The William and Judith Bollinger Gallery, part of the Victoria and Albert Museum re-opened on April 11, and it included this gorgeous tiara!
To @V_and_A for a look at Queen Victoria’s sparkling sapphire and diamond coronet, designed for her by Prince Albert in 1840, the year of their marriage. It is the centrepiece of the refurbished William and Judith Bollinger Gallery, which reopens tomorrow. #vamjewellery pic.twitter.com/s4l75GibMv
— Majesty/Joe Little (@MajestyMagazine) April 10, 2019
The Sapphire Coronet, which was designed by Prince Albert for Queen Victoria, was commissioned (most likely) from Joseph Kitching in 1842. This is one of the few tiaras that Queen Victoria still wore during her long widowhood.
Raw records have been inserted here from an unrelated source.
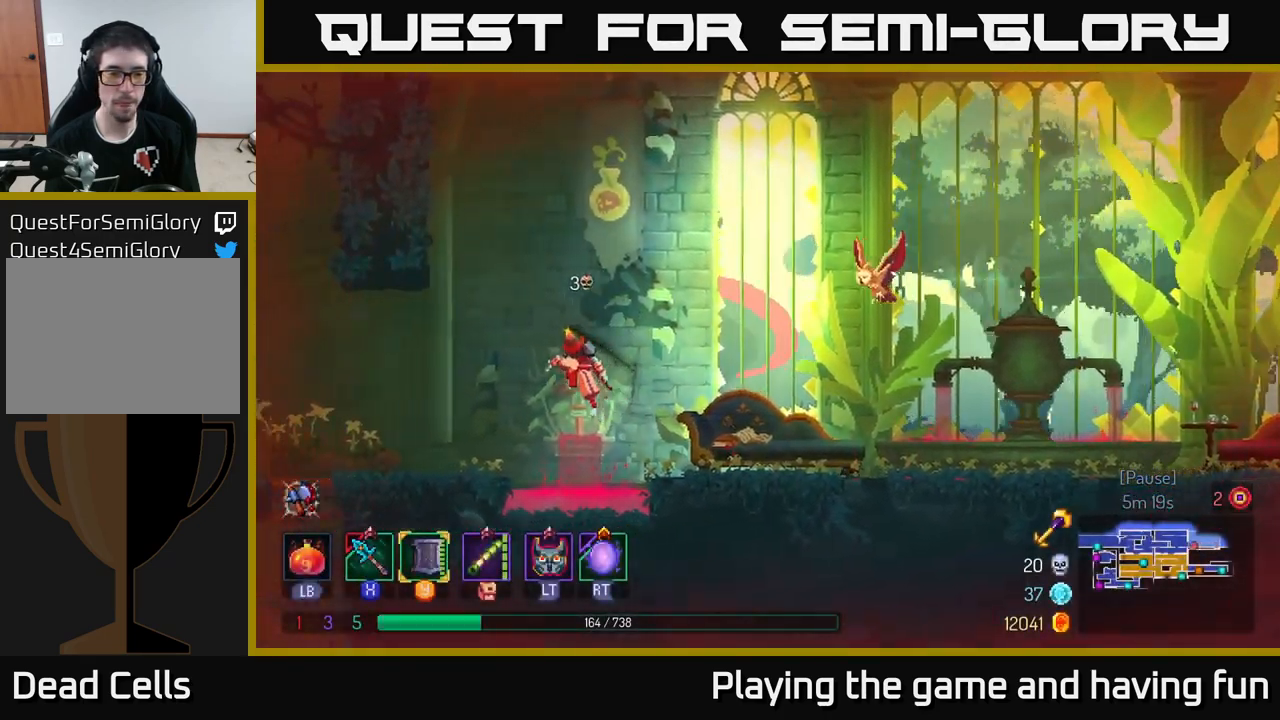
{"buttons": [], "left_stick": "left", "right_stick": "down-left", "events": [[267, "right_stick", "down-left"]]}
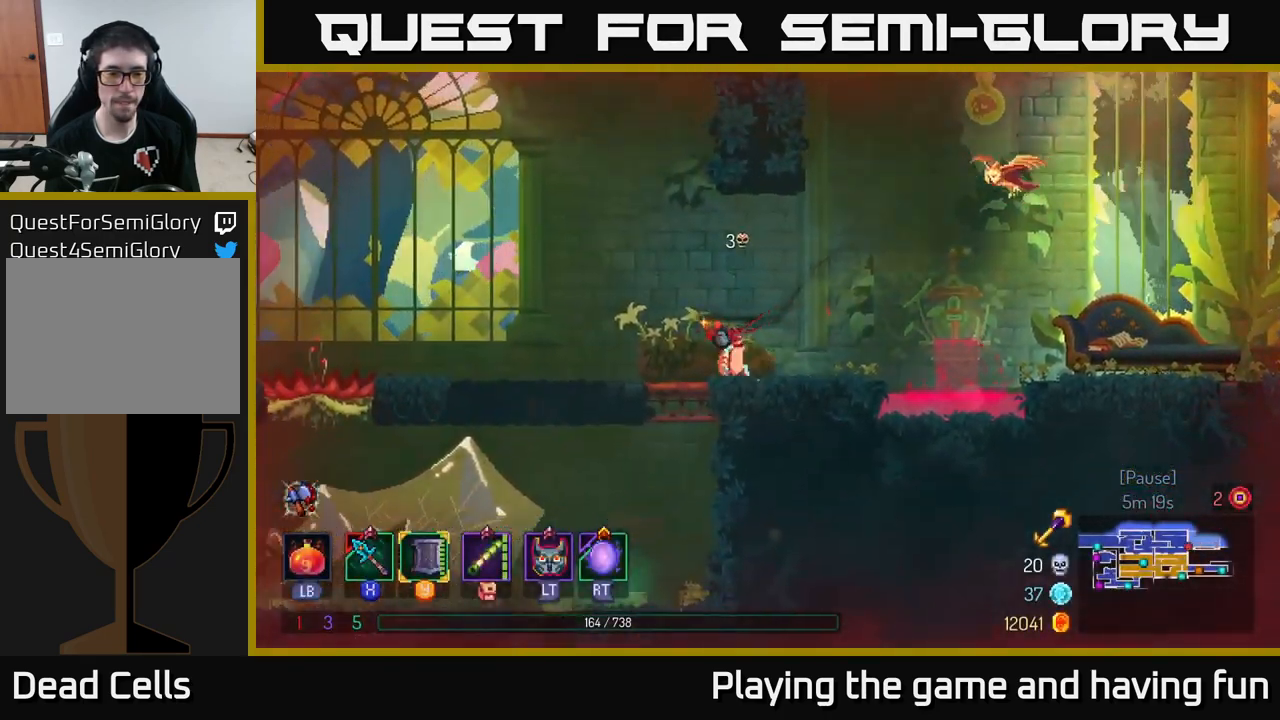
{"buttons": [], "left_stick": "right", "right_stick": "center", "events": [[150, "right_stick", "center"], [233, "left_stick", "down-left"], [350, "left_stick", "left"], [450, "left_stick", "center"], [500, "left_stick", "right"]]}
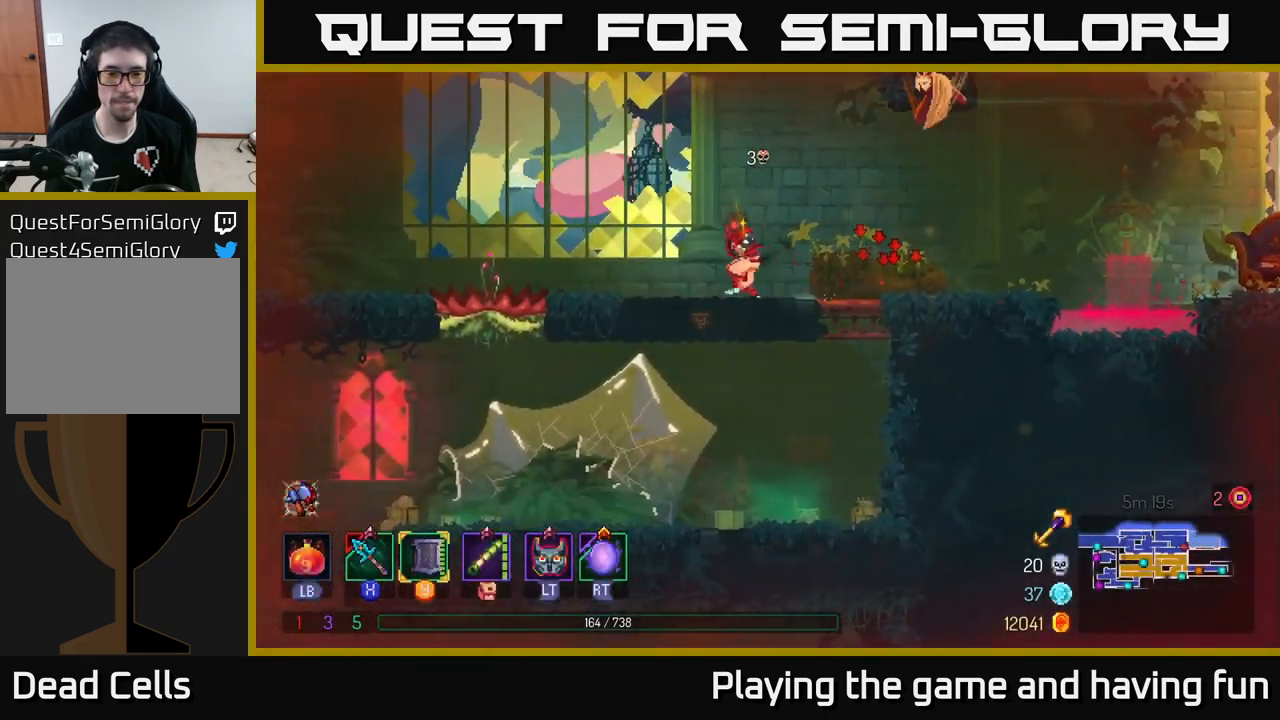
{"buttons": [], "left_stick": "center", "right_stick": "center", "events": [[333, "left_stick", "down"], [400, "A", "down"], [450, "A", "up"], [500, "left_stick", "center"]]}
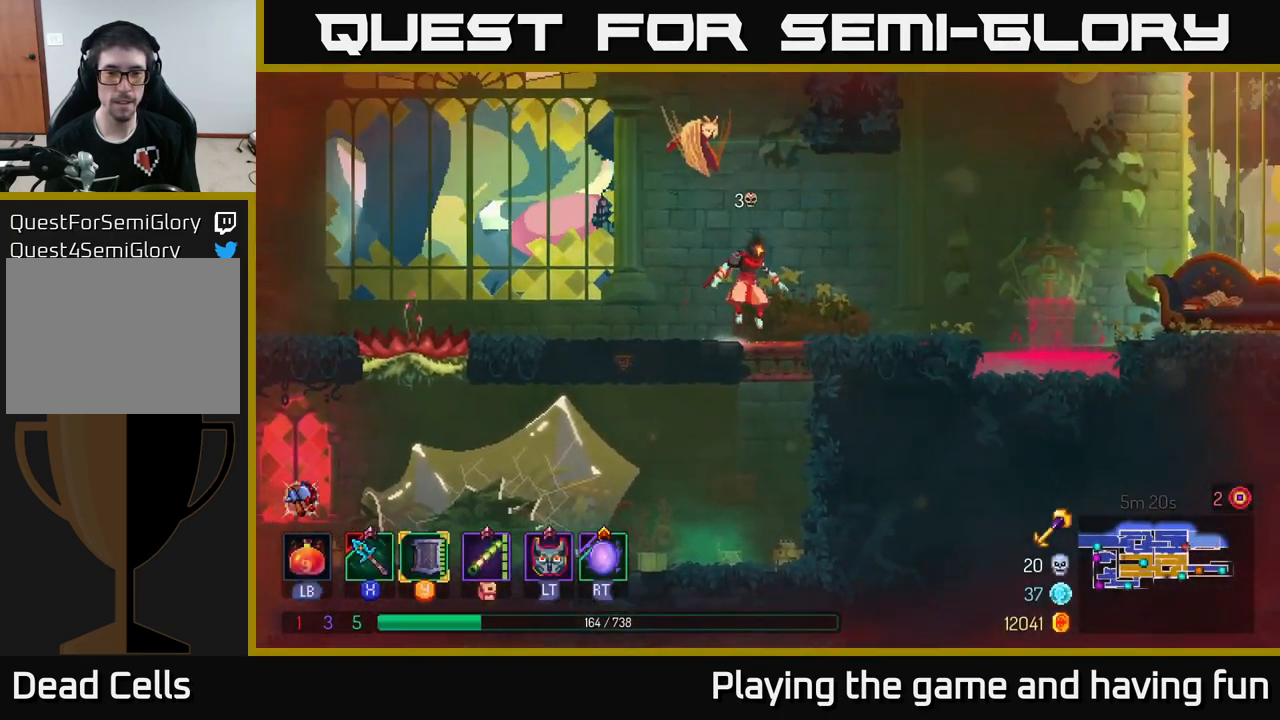
{"buttons": ["B"], "left_stick": "left", "right_stick": "center", "events": [[267, "left_stick", "left"], [400, "B", "down"]]}
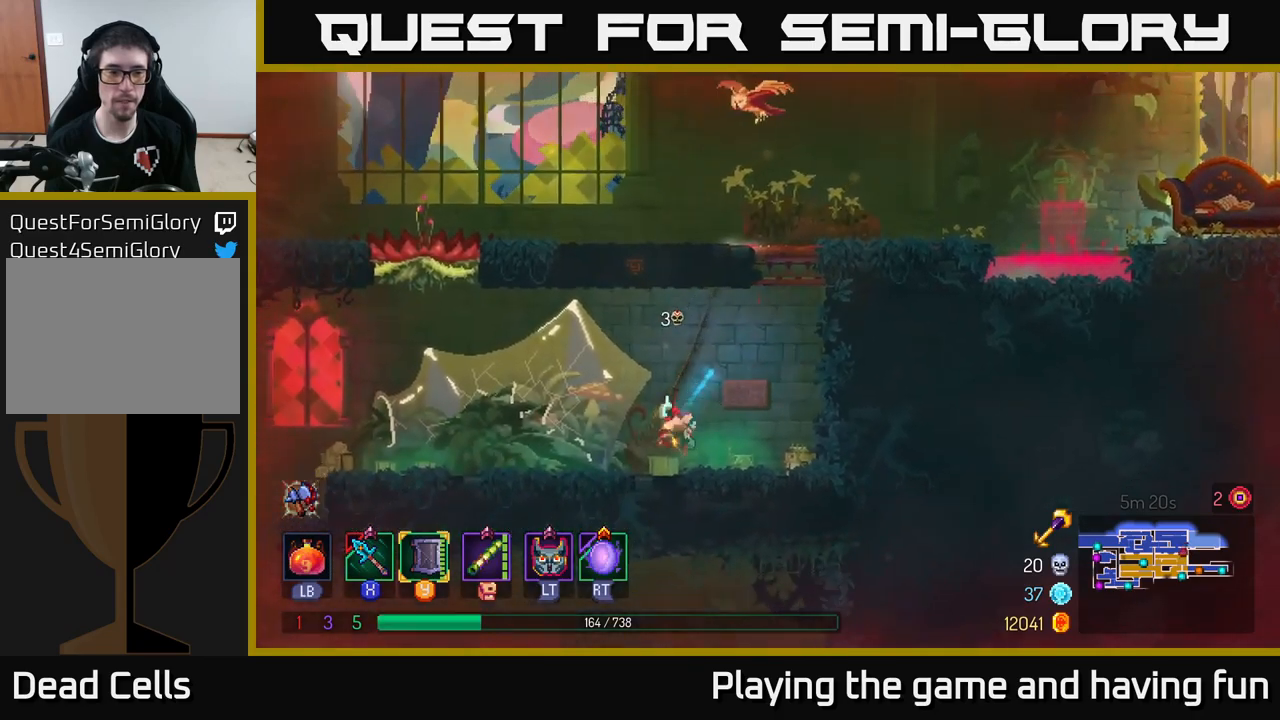
{"buttons": [], "left_stick": "left", "right_stick": "center", "events": [[17, "B", "up"]]}
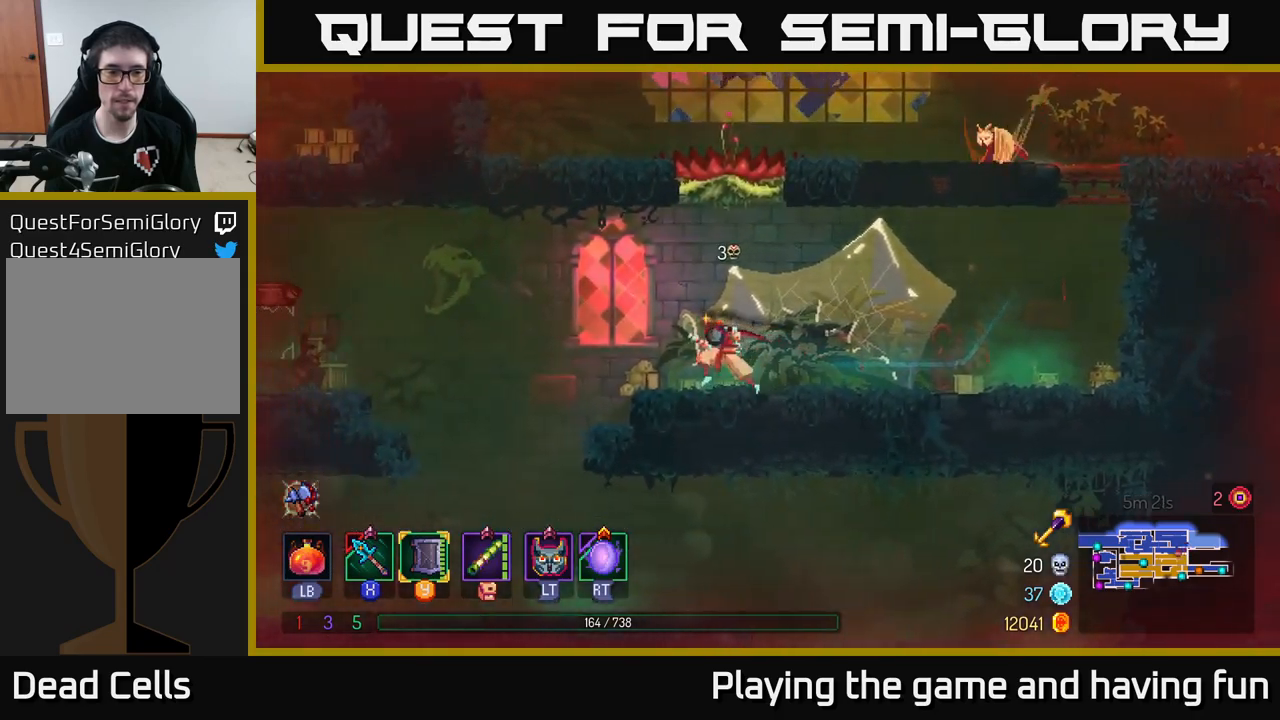
{"buttons": ["A"], "left_stick": "left", "right_stick": "center", "events": [[467, "A", "down"]]}
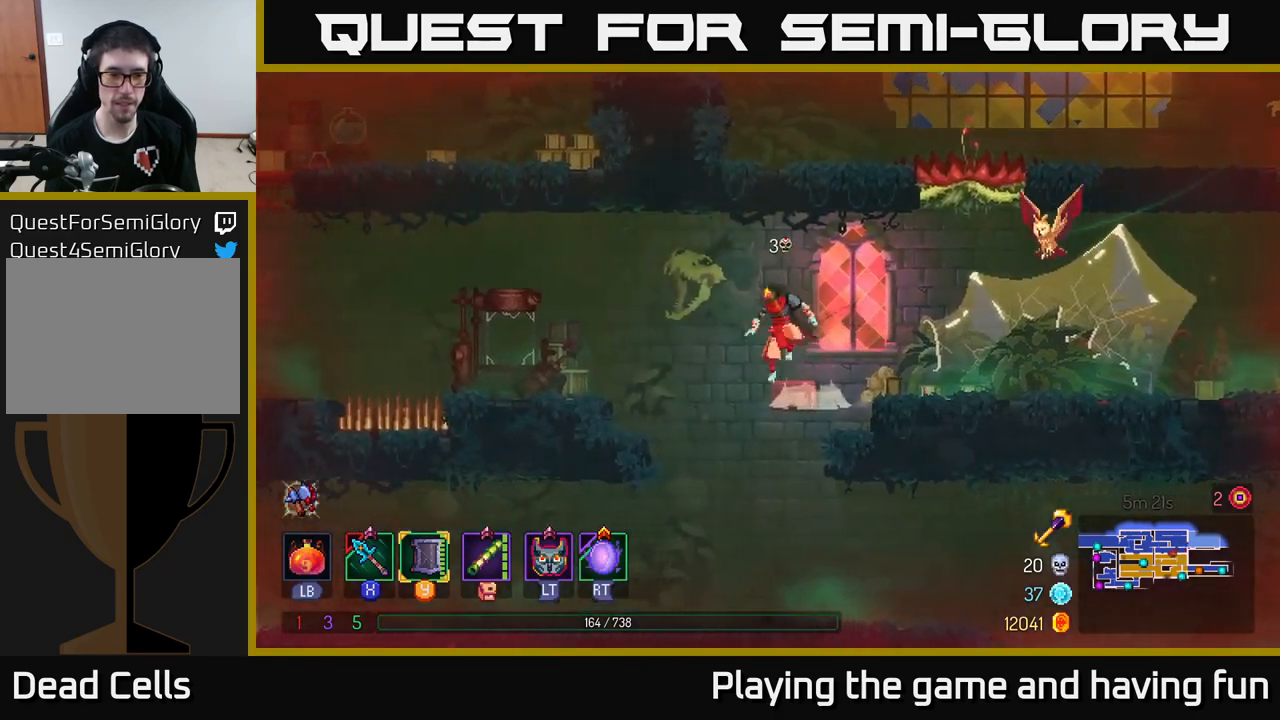
{"buttons": [], "left_stick": "center", "right_stick": "down", "events": [[84, "A", "up"], [417, "left_stick", "center"], [434, "right_stick", "down"]]}
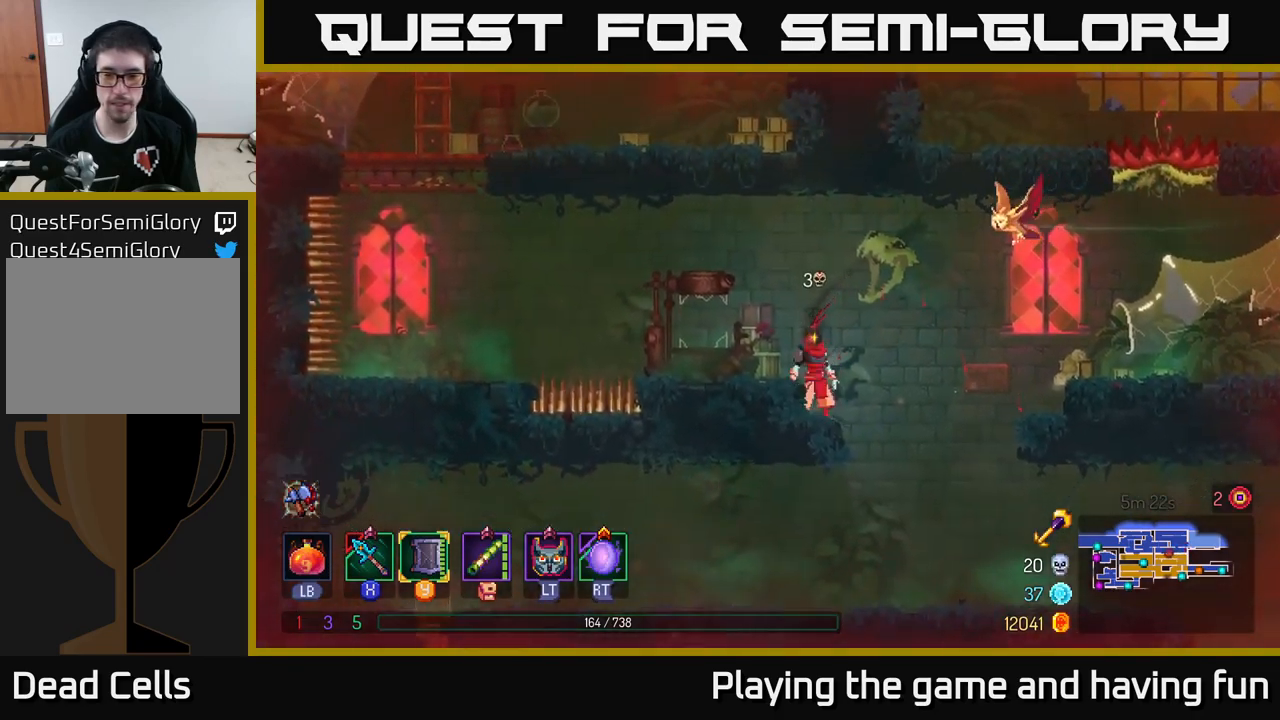
{"buttons": [], "left_stick": "right", "right_stick": "down", "events": [[17, "left_stick", "right"], [217, "left_stick", "center"], [434, "left_stick", "right"]]}
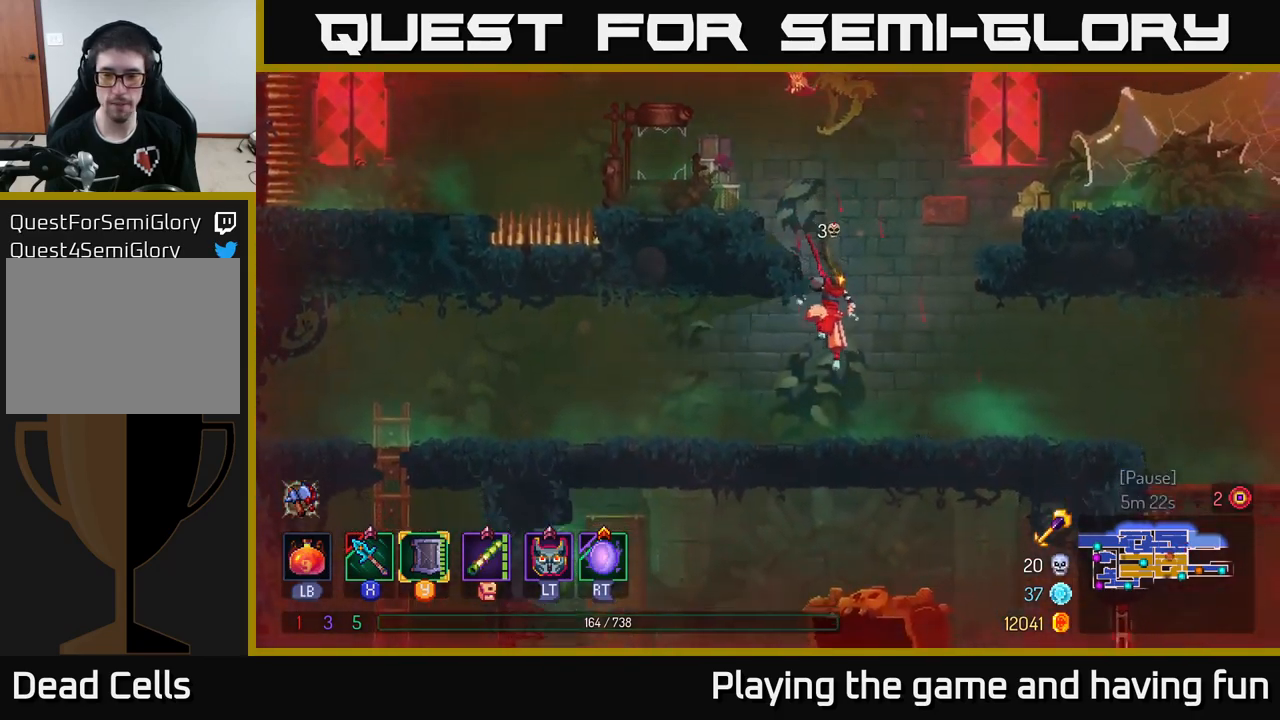
{"buttons": [], "left_stick": "center", "right_stick": "center", "events": [[234, "left_stick", "center"], [250, "right_stick", "center"]]}
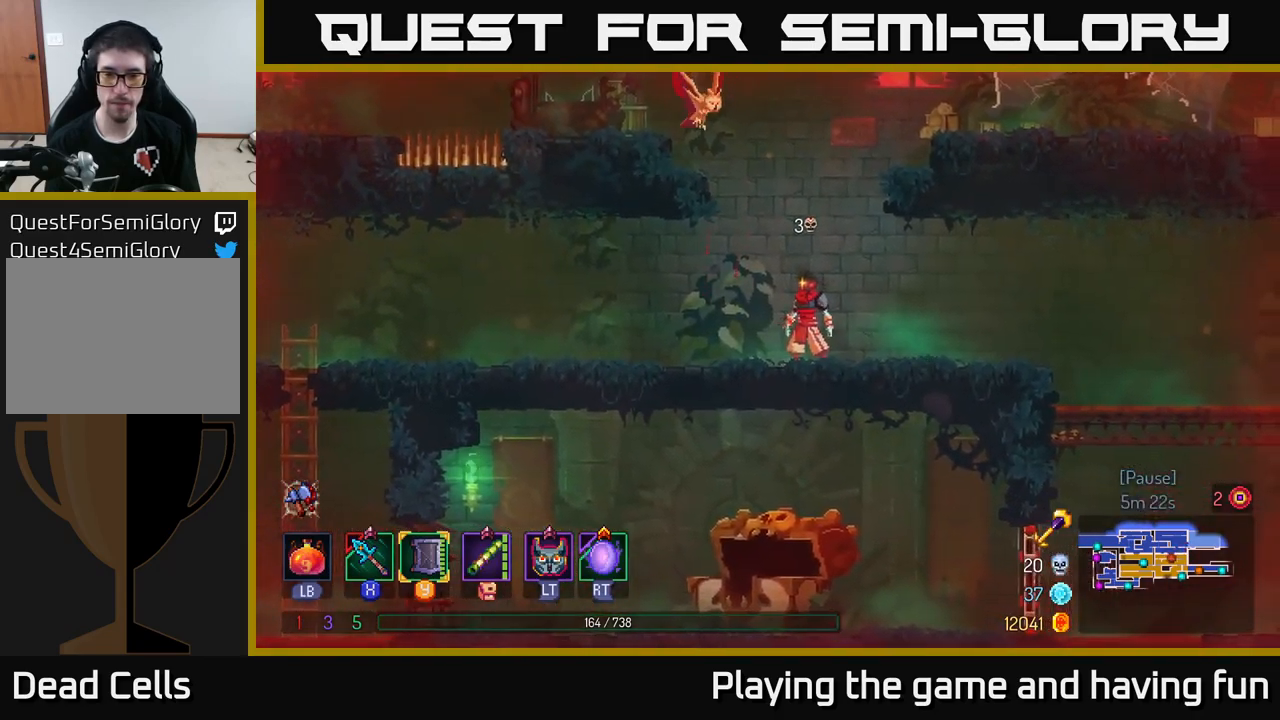
{"buttons": [], "left_stick": "right", "right_stick": "down", "events": [[50, "left_stick", "right"], [100, "right_stick", "down"]]}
Both Queen Alexandra and Queen Mary seemed to pass over this small tiara for larger sparklers from the vault, and in 1922 Queen Mary presented this tiara, along with a matching parure, to her only daughter, Princess Mary upon her marriage to Henry, Viscount Lascelles.
The tiara then wound it’s way through the Harewood family, worn by both Patricia, Countess of Harewood (Mary’s daughter in law) and Andrea Lascelles (granddaughter in law).
The path after that seems a bit murkier, see Order of Splendor’s post on the tiara, but it eventually ended up with the V&A.
This one has always been a favorite of mine; hello…sapphires!!! What do you guys think? A worthy addition to the V&A?